For what we consider to be good and proper reasons, we already decline to assist a significant percentage of the complainants who bring their matters to our offices. We cannot help everybody. We must focus our limited resources on the most meritorious matters. If any complainant is taking up a significantly inequitable proportion of those resources, it is to the detriment to other complainants or potential complainants and therefore this may not be fair and reasonable.
What are some of the key issues in the management of unreasonable complainant conduct?
The Australian Ombudsman have set out in the Management Unreasonable Complainant Conduct Practice Manual a range of strategies for managing what we believe to be unreasonable complainant conduct. I do not intend to go into those strategies in any detail, for that matter, at all. However, one matter that I think warrants mention in this context is the fundamental point about the ownership of complaints.
To my mind, one of the fundamental causes of unreasonable conduct is a misconception about who effectively 'owns' the complaint. For the proper management of complaints it is vital that complainants understand from the outset that once they have made a complaint to an Ombudsman, or for that matter to any other complaint handling body, the Ombudsman effectively 'owns' that complaint. The complainant would still „own“ their „issue“ and would be able to do whatever else they might wish to do with it, including taking it up in any other forum they may believe appropriate. However, the complaint handler „owns“ the complaint, and decides, for example:
- whether or not the complaint will be taken up
- if taken up, who the complaint will be dealt with
- how it will be progressed
- what resources will be devoted to it
- what priority will be given to it
- the time period in which it will be dealt with
- the nature and level of input that the complainant may be allowed in the handling of the complaint
- what will be the outcome of the complaint process, for example whether the matter will be discontinued, finalised with a letter making suggestions or in a report making recommendations, etc.
Further, the conclusions, findings and recommendations are solely the preserve of the Ombudsman, or other complaint handling body. While the complainant should be made aware that they may make submissions on these points, they should also be made aware at the outset that at the end of the day these decisions will be made by the Ombudsman, and by that office alone, based on their assessment of the available evidence.
The second and final important point I would like to make is that it may often be important to separate out the issues of the complaint and the issues of the management of the complainant. The fact that a complainant's conduct may be unreasonable does not mean that the subject matter of their complaint lacks merit. The fact that it is appropriate to impose limits on a complainant's access to Ombudsman staff, does not mean that limits should also be placed on the resources made available and priority given to dealing with the complaint.
Conclusions
Upset complainants are a fact of life for complaint handling bodies.
A certain level of 'difficulty' is to be expected and accepted in dealing with upset complainants.

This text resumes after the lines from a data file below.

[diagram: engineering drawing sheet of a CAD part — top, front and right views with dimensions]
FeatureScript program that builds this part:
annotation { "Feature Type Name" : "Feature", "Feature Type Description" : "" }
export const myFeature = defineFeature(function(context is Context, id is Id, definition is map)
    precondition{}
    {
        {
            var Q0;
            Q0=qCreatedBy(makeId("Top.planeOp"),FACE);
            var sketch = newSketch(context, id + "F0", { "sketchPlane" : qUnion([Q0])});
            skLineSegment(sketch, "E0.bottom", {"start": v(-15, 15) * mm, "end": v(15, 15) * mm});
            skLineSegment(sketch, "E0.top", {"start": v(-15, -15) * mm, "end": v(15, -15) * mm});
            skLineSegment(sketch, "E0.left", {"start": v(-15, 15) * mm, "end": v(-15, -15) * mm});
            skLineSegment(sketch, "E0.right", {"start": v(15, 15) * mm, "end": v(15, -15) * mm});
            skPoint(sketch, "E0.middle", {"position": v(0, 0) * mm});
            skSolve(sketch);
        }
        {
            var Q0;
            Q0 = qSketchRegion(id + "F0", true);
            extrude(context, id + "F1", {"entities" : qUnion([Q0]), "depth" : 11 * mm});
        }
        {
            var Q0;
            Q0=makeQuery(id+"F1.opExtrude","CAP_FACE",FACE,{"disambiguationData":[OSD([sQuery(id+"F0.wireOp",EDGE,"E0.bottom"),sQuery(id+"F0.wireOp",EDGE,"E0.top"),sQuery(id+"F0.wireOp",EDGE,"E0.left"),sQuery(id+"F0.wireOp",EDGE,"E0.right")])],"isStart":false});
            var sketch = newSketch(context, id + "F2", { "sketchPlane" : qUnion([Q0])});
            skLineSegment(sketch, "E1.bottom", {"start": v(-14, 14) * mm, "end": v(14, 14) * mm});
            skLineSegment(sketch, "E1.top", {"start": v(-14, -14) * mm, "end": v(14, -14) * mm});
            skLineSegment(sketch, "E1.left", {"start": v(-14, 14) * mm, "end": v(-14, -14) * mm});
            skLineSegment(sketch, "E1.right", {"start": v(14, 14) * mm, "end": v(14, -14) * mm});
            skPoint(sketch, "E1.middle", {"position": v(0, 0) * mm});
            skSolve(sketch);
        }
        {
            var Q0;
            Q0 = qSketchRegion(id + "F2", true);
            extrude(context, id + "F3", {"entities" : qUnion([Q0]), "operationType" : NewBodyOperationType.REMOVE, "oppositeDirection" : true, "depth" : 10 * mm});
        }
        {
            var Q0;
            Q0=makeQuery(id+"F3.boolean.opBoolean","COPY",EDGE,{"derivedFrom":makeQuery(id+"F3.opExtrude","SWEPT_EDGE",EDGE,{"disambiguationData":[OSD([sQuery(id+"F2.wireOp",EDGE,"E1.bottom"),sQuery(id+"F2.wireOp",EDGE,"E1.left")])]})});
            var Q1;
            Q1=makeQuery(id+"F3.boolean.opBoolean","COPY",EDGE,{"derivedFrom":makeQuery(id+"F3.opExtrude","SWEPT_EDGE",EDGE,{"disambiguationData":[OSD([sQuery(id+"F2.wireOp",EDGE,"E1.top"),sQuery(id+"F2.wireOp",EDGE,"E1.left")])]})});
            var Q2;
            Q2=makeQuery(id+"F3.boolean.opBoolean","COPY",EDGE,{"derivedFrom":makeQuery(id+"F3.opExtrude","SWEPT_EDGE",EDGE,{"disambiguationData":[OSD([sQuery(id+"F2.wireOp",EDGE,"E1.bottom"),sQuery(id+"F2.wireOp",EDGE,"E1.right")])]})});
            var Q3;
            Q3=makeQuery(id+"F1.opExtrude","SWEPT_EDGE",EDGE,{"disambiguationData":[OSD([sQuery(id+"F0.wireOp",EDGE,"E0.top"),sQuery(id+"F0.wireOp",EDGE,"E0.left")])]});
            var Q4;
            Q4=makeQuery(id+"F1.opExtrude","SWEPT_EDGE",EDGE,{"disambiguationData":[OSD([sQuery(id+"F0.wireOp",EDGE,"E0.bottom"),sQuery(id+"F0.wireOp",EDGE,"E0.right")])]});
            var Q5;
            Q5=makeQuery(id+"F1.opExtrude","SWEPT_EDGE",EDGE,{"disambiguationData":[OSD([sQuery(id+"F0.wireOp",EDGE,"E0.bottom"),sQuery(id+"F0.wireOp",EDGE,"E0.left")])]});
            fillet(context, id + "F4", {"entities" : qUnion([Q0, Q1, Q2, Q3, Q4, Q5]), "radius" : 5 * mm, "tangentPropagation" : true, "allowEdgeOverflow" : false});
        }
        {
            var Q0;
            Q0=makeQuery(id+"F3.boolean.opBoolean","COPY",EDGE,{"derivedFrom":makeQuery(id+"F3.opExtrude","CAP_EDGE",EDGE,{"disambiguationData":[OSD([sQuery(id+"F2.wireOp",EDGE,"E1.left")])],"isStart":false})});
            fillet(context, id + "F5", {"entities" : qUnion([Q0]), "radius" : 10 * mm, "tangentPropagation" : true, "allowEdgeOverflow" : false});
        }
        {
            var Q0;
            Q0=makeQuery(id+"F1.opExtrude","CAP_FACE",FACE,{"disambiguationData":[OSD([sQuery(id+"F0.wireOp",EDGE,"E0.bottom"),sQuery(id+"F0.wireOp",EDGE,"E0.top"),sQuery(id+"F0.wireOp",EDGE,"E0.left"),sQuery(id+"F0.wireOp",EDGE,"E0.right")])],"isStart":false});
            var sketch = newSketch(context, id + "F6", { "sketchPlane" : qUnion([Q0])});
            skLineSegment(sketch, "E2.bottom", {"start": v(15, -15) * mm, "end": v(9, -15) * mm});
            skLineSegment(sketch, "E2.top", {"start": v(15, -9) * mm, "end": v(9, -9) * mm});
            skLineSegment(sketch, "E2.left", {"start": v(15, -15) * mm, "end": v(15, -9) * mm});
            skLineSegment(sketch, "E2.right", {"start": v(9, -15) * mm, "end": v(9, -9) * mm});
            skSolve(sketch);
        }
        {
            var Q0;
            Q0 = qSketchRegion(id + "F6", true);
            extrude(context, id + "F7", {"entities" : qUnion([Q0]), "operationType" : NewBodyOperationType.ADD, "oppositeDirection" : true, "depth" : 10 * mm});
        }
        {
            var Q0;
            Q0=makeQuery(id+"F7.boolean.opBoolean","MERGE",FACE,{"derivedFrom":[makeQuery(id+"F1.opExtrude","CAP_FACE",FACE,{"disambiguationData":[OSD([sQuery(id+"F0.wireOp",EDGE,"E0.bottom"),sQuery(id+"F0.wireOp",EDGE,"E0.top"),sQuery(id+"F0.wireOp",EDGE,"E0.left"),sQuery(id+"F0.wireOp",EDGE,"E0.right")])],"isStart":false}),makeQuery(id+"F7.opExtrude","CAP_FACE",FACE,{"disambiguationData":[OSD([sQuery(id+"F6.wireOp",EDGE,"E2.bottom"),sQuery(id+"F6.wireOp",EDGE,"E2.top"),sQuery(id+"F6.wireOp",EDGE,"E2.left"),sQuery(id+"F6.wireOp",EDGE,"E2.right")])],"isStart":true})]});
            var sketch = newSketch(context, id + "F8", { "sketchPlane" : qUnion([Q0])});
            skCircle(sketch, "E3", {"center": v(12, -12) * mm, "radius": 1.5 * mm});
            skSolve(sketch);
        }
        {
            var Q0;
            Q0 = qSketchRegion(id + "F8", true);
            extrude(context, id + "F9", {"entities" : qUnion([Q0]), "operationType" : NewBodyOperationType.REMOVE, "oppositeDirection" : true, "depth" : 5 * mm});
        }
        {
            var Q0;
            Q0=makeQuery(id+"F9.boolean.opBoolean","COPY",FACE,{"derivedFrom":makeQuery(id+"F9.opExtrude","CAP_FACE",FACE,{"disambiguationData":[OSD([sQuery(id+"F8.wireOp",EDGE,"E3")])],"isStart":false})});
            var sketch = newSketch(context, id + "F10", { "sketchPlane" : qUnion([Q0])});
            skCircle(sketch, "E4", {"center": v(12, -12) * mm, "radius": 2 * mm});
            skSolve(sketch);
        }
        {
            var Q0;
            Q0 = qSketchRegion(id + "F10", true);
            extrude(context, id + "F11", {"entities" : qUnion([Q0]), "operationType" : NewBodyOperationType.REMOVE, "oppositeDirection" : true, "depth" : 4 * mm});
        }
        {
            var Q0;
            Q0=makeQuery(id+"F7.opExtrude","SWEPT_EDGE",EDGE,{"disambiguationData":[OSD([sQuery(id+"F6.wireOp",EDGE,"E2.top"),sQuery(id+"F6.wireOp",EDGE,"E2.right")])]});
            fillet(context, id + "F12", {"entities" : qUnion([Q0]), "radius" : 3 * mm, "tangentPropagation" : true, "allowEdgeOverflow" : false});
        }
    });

The conduct of angry or upset people goes from being difficult (as in challenging) to being unreasonable (as in unacceptable) when it creates real safety or health issues, or significant resource or equity problems.
The problems caused by unreasonable conduct must be managed by complaint handlers in ways that play to our strengths – we are complaint handlers not psychologists, social workers and the like.
We must focus our assessments and responses on objective criteria such as the conduct of complainants and the content of their complaints, not subjective criteria such as assessments of the motivation of complainants or their mental health.
1 at 3.3.
2 Roden J in Attorney General v Wentworth [1988] 14 NSWLR 481.